Danville's Congressman Mark DeSaulnier (D-Concord) announced Thursday that he has been battling leukemia since last year, saying he has responded well to treatment and he continues to eye re-election to a second term in the U.S. House of Representatives.
"Last summer, I was diagnosed with the most common leukemia in the world, a cancer named chronic lymphocytic leukemia (CLL)," DeSaulnier, 64, said in a statement. "I recently completed aggressive chemotherapy. I feel fortunate that I had a positive response to this treatment, and that neither CLL nor the treatment impacted my professional work."
The freshman congressman, who is on the June primary ballot to again represent 11th District, said he hopes sharing the story of his leukemia diagnosis and treatment will "add my voice to the growing number of people fighting cancer and the other chronic conditions so many families confront."
"While CLL cannot currently be completely cured, incredible breakthroughs, medical advancements and cutting-edge therapies are allowing it to be managed over a lifetime," he added. "As a result of these developments, there are approximately 1.2 million Americans, like myself, living long, full lives with blood cancer."
DeSaulnier said his cancer battle has had little impact on his ability to perform his congressional duties effectively.
"I have been able to go home every weekend, except one, logging over 170,000 miles flown, held 14 town halls, had meetings with thousands of constituents and maintained a 99.1% voting average in my first session of Congress," he added.
DeSaulnier has nearly 25 years of public service experience in Contra Costa County, starting in the Concord City Council before moving to the county's Board of Supervisors and later the California State Assembly.

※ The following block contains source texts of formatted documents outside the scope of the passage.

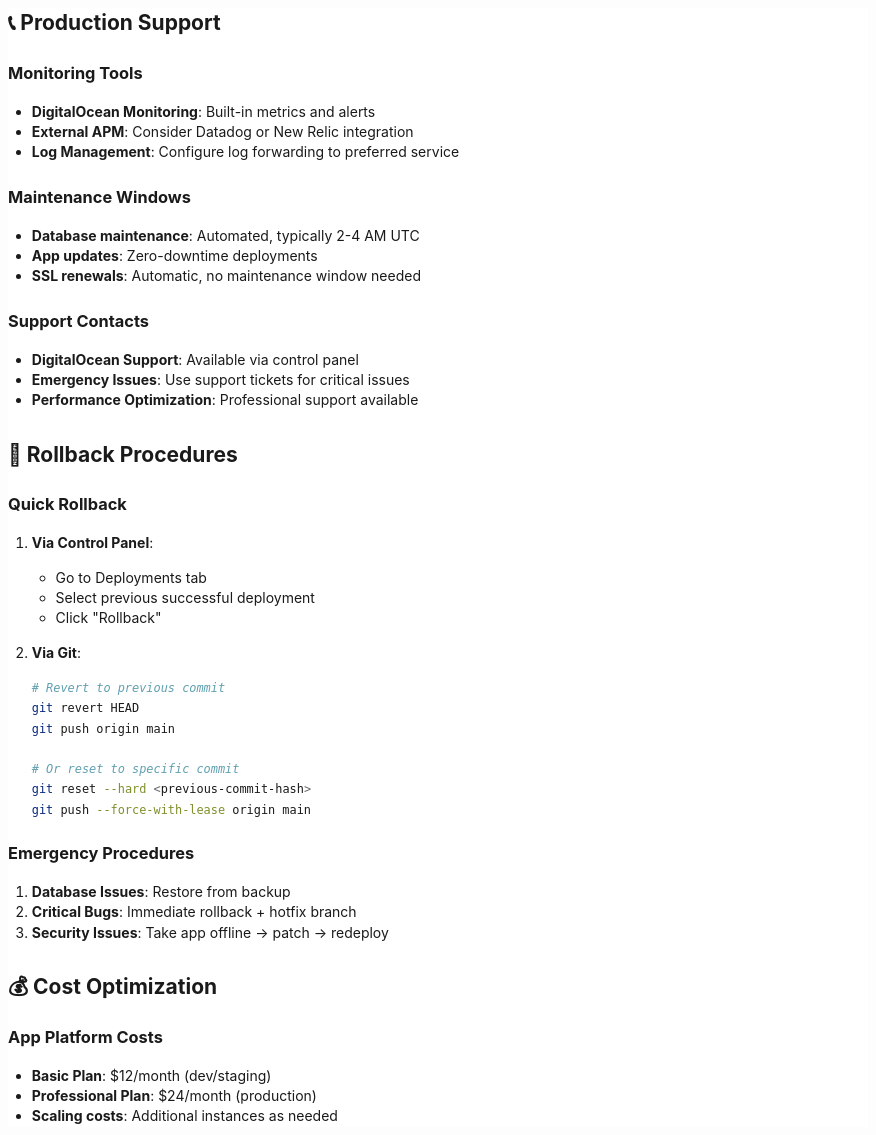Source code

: ## 📞 Production Support

### Monitoring Tools
- **DigitalOcean Monitoring**: Built-in metrics and alerts
- **External APM**: Consider Datadog or New Relic integration
- **Log Management**: Configure log forwarding to preferred service

### Maintenance Windows
- **Database maintenance**: Automated, typically 2-4 AM UTC
- **App updates**: Zero-downtime deployments
- **SSL renewals**: Automatic, no maintenance window needed

### Support Contacts
- **DigitalOcean Support**: Available via control panel
- **Emergency Issues**: Use support tickets for critical issues
- **Performance Optimization**: Professional support available

## 🔄 Rollback Procedures

### Quick Rollback
1. **Via Control Panel**:
   - Go to Deployments tab
   - Select previous successful deployment
   - Click "Rollback"

2. **Via Git**:
   ```bash
   # Revert to previous commit
   git revert HEAD
   git push origin main
   
   # Or reset to specific commit
   git reset --hard <previous-commit-hash>
   git push --force-with-lease origin main
   ```

### Emergency Procedures
1. **Database Issues**: Restore from backup
2. **Critical Bugs**: Immediate rollback + hotfix branch
3. **Security Issues**: Take app offline → patch → redeploy

## 💰 Cost Optimization

### App Platform Costs
- **Basic Plan**: $12/month (dev/staging)
- **Professional Plan**: $24/month (production)
- **Scaling costs**: Additional instances as needed
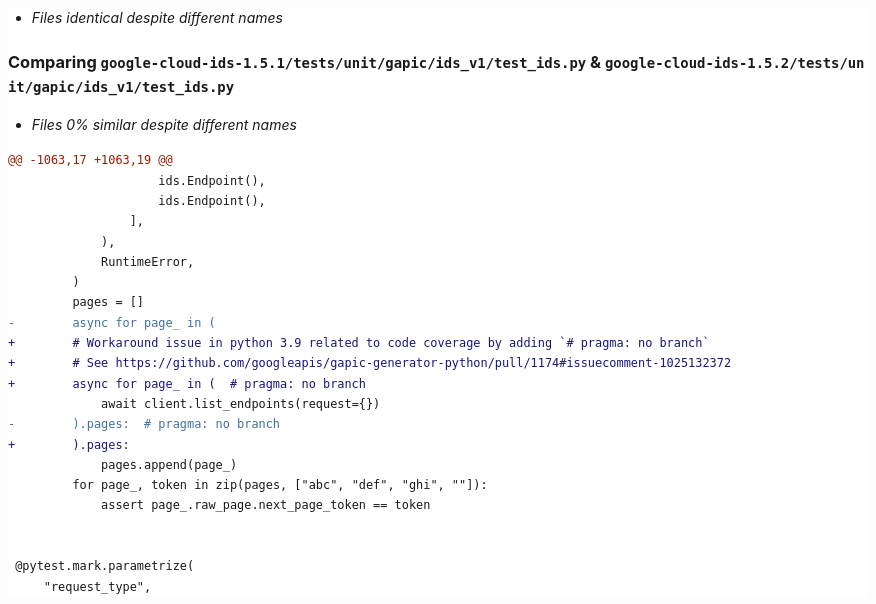  * *Files identical despite different names*

### Comparing `google-cloud-ids-1.5.1/tests/unit/gapic/ids_v1/test_ids.py` & `google-cloud-ids-1.5.2/tests/unit/gapic/ids_v1/test_ids.py`

 * *Files 0% similar despite different names*

```diff
@@ -1063,17 +1063,19 @@
                     ids.Endpoint(),
                     ids.Endpoint(),
                 ],
             ),
             RuntimeError,
         )
         pages = []
-        async for page_ in (
+        # Workaround issue in python 3.9 related to code coverage by adding `# pragma: no branch`
+        # See https://github.com/googleapis/gapic-generator-python/pull/1174#issuecomment-1025132372
+        async for page_ in (  # pragma: no branch
             await client.list_endpoints(request={})
-        ).pages:  # pragma: no branch
+        ).pages:
             pages.append(page_)
         for page_, token in zip(pages, ["abc", "def", "ghi", ""]):
             assert page_.raw_page.next_page_token == token
 
 
 @pytest.mark.parametrize(
     "request_type",
```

He was in his sixth year as a state senator when voters in the 11th District (which includes Danville) elected him as their new congressman in November 2014, winning the seat that was up for grabs after 20-term U.S. Rep. George Miller (D-Martinez) announced his retirement.
DeSaulnier eyes a second term in Congress this election cycle, with the primary set for next month and the general election to follow in November. "I look forward to continuing to serve the people of our district, and do so stronger and with a better understanding having faced this experience," he added.